### What to produce
Wherever the word "política" appears in the entries, copy the whole line.
[Record set — start]
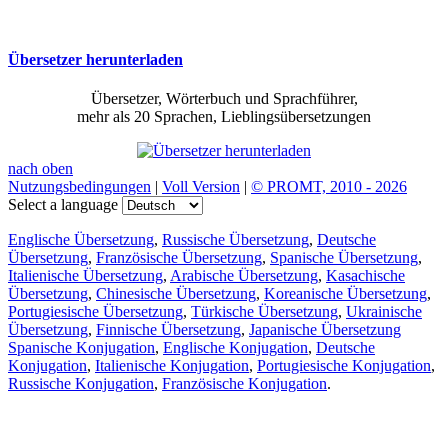
Übersetzer herunterladen
Übersetzer, Wörterbuch und Sprachführer,
mehr als 20 Sprachen, Lieblingsübersetzungen
nach oben
Nutzungsbedingungen
|
Voll Version
|
© PROMT, 2010 - 2026
Select a language
Englische Übersetzung
,
Russische Übersetzung
,
Deutsche
Übersetzung
,
Französische Übersetzung
,
Spanische Übersetzung
,
Italienische Übersetzung
,
Arabische Übersetzung
,
Kasachische
Übersetzung
,
Chinesische Übersetzung
,
Koreanische Übersetzung
,
Portugiesische Übersetzung
,
Türkische Übersetzung
,
Ukrainische
Übersetzung
,
Finnische Übersetzung
,
Japanische Übersetzung
Spanische Konjugation
,
Englische Konjugation
,
Deutsche
Konjugation
,
Italienische Konjugation
,
Portugiesische Konjugation
,
Russische Konjugation
,
Französische Konjugation
.
Funktionen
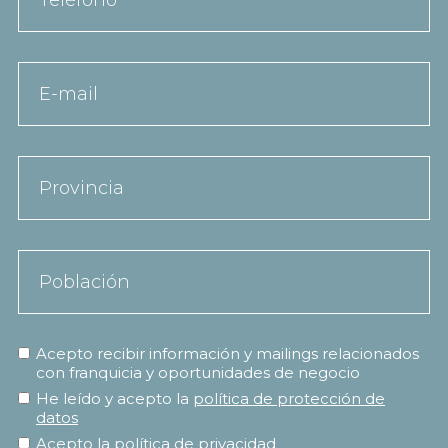
Acepto recibir información y mailings relacionados
con franquicia y oportunidades de negocio
He leído y acepto la
política de protección de
datos
Acepto la
política de privacidad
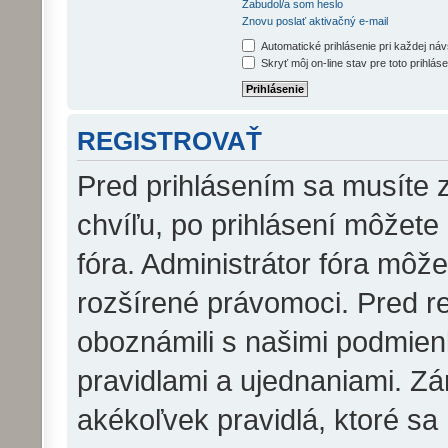
Zabudol/a som heslo
Znovu poslať aktivačný e-mail
Automatické prihlásenie pri každej ná
Skryť môj on-line stav pre toto prihláse
REGISTROVAŤ
Pred prihlásením sa musíte z
chvíľu, po prihlásení môžete
fóra. Administrátor fóra môž
rozšírené právomoci. Pred reg
oboznámili s našimi podmienk
pravidlami a ujednaniami. Zár
akékoľvek pravidlá, ktoré sa 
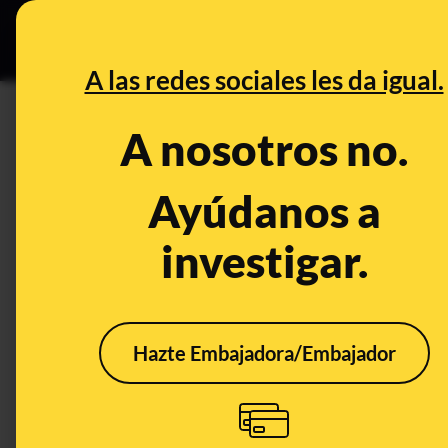
Grupos Ceuta
•
DESINFO
PREB
A las redes sociales les da igual.
DESINFO
A nosotros no.
Qué sabemos del vídeo en el q
cuchillo en el bordillo de una
Ayúdanos a
investigar.
Publicado el
Sep 2, 2024, 3:16:09 PM
Hazte Embajadora/Embajador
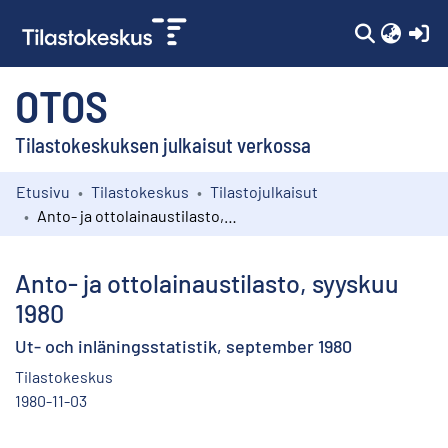
(c
OTOS
Tilastokeskuksen julkaisut verkossa
Etusivu
Tilastokeskus
Tilastojulkaisut
Kokoelmat
Anto- ja ottolainaustilasto, syyskuu 1980
Selaa
Anto- ja ottolainaustilasto, syyskuu
1980
Ut- och inläningsstatistik, september 1980
Tilastokeskus
1980-11-03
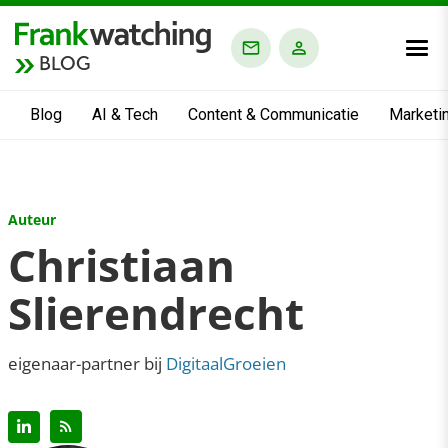
BLOG
Blog
AI & Tech
Content & Communicatie
Marketi
Auteur
Christiaan
Slierendrecht
eigenaar-partner bij
DigitaalGroeien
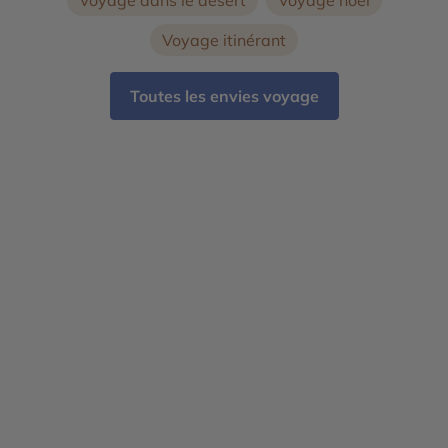
Voyage dans le désert
Voyage noël
Voyage itinérant
Toutes les envies voyage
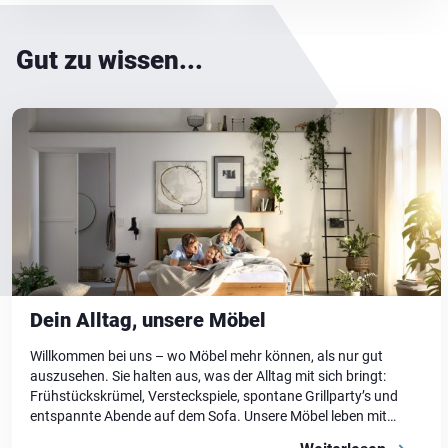
Gut zu wissen...
Dein Alltag, unsere Möbel
Willkommen bei uns – wo Möbel mehr können, als nur gut
auszusehen. Sie halten aus, was der Alltag mit sich bringt:
Frühstückskrümel, Versteckspiele, spontane Grillparty’s und
entspannte Abende auf dem Sofa. Unsere Möbel leben mit
dir. Sie sind durchdacht, langlebig und schön – für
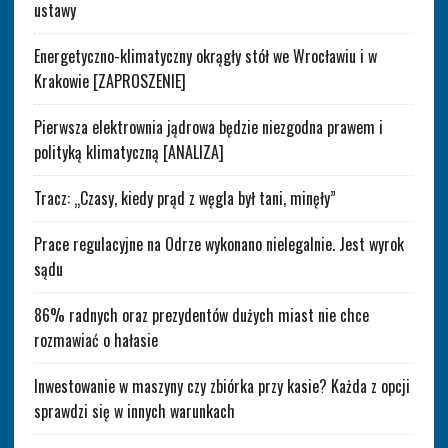
ustawy
Energetyczno-klimatyczny okrągły stół we Wrocławiu i w
Krakowie [ZAPROSZENIE]
Pierwsza elektrownia jądrowa będzie niezgodna prawem i
polityką klimatyczną [ANALIZA]
Tracz: „Czasy, kiedy prąd z węgla był tani, minęły”
Prace regulacyjne na Odrze wykonano nielegalnie. Jest wyrok
sądu
86% radnych oraz prezydentów dużych miast nie chce
rozmawiać o hałasie
Inwestowanie w maszyny czy zbiórka przy kasie? Każda z opcji
sprawdzi się w innych warunkach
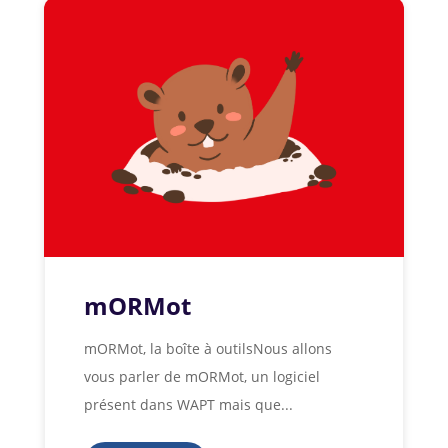
mORMot
mORMot, la boîte à outilsNous allons
vous parler de mORMot, un logiciel
présent dans WAPT mais que...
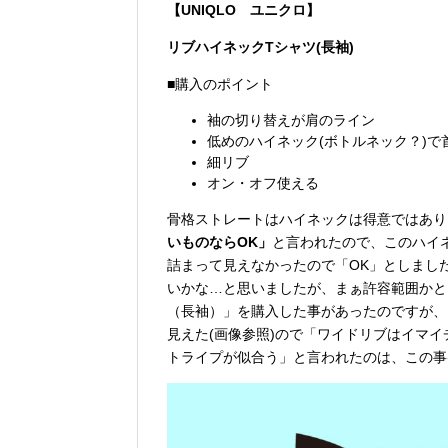
【UNIQLO ユニクロ】
リブハイネックTシャツ(長袖)
■購入のポイント
袖の切り替えが肩のライン
低めのハイネック(ボトルネック？)で
細リブ
オン・オフ使える
骨格ストレートはハイネックは得意ではあり
いものならOK」
と言われたので、このハイ
詰まって見えなかったので「OK」としまし
いかな…と思いましたが、まぁ許容範囲かと
（長袖）」を購入した事があったのですが、
見えた
(画像参照)
ので「ワイドリブはイマイ
トライプが似合う」と言われたのは、この事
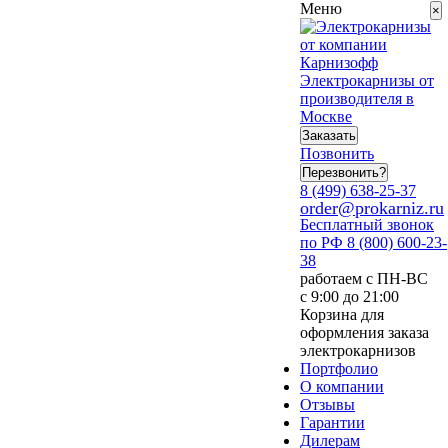
Меню
×
Электрокарнизы от
производителя в
Москве
Заказать
Позвонить
Перезвонить?
8 (499) 638-25-37
order@prokarniz.ru
Бесплатный звонок
по РФ
8 (800) 600-23-
38
работаем с ПН-ВС
с 9:00 до 21:00
Корзина для
оформления заказа
электрокарнизов
Портфолио
О компании
Отзывы
Гарантии
Дилерам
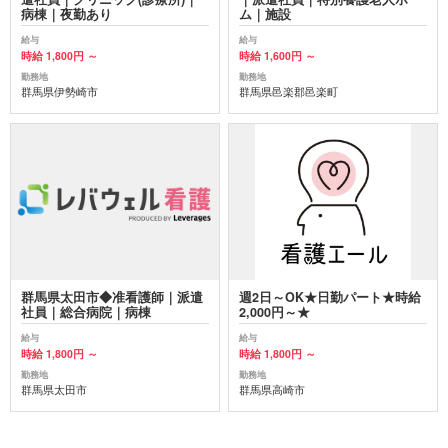
病棟｜夜勤あり
ム｜施設
給与
給与
時給 1,800円 ～
時給 1,600円 ～
勤務地
勤務地
群馬県伊勢崎市
群馬県邑楽郡邑楽町
群馬県太田市◆准看護師｜派遣
週2日～OK★日勤パート★時給
社員｜総合病院｜病棟
2,000円～★
給与
給与
時給 1,800円 ～
時給 1,800円 ～
勤務地
勤務地
群馬県太田市
群馬県高崎市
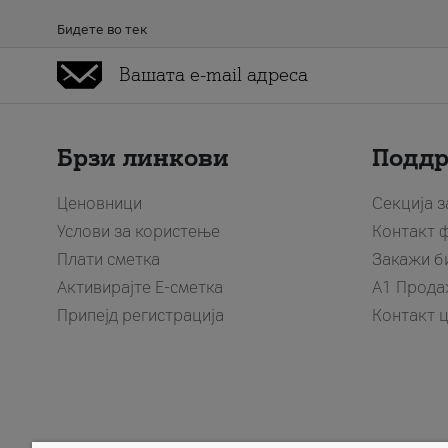
Бидете во тек
Брзи линкови
Подд
Ценовници
Секција 
Услови за користење
Контакт 
Плати сметка
Закажи б
Активирајте Е-сметка
A1 Прода
Припејд регистрација
Контакт 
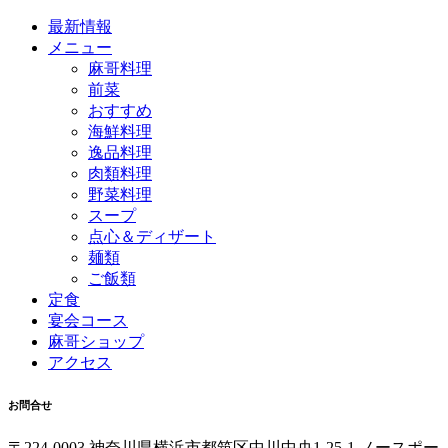
最新情報
メニュー
麻哥料理
前菜
おすすめ
海鮮料理
逸品料理
肉類料理
野菜料理
スープ
点心＆ディザート
麺類
ご飯類
定食
宴会コース
麻哥ショップ
アクセス
お問合せ
〒224-0003 神奈川県横浜市都筑区中川中央1-25-1 ノースポー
[Record set — finish]
### Problem solution
política de protección de
política de privacidad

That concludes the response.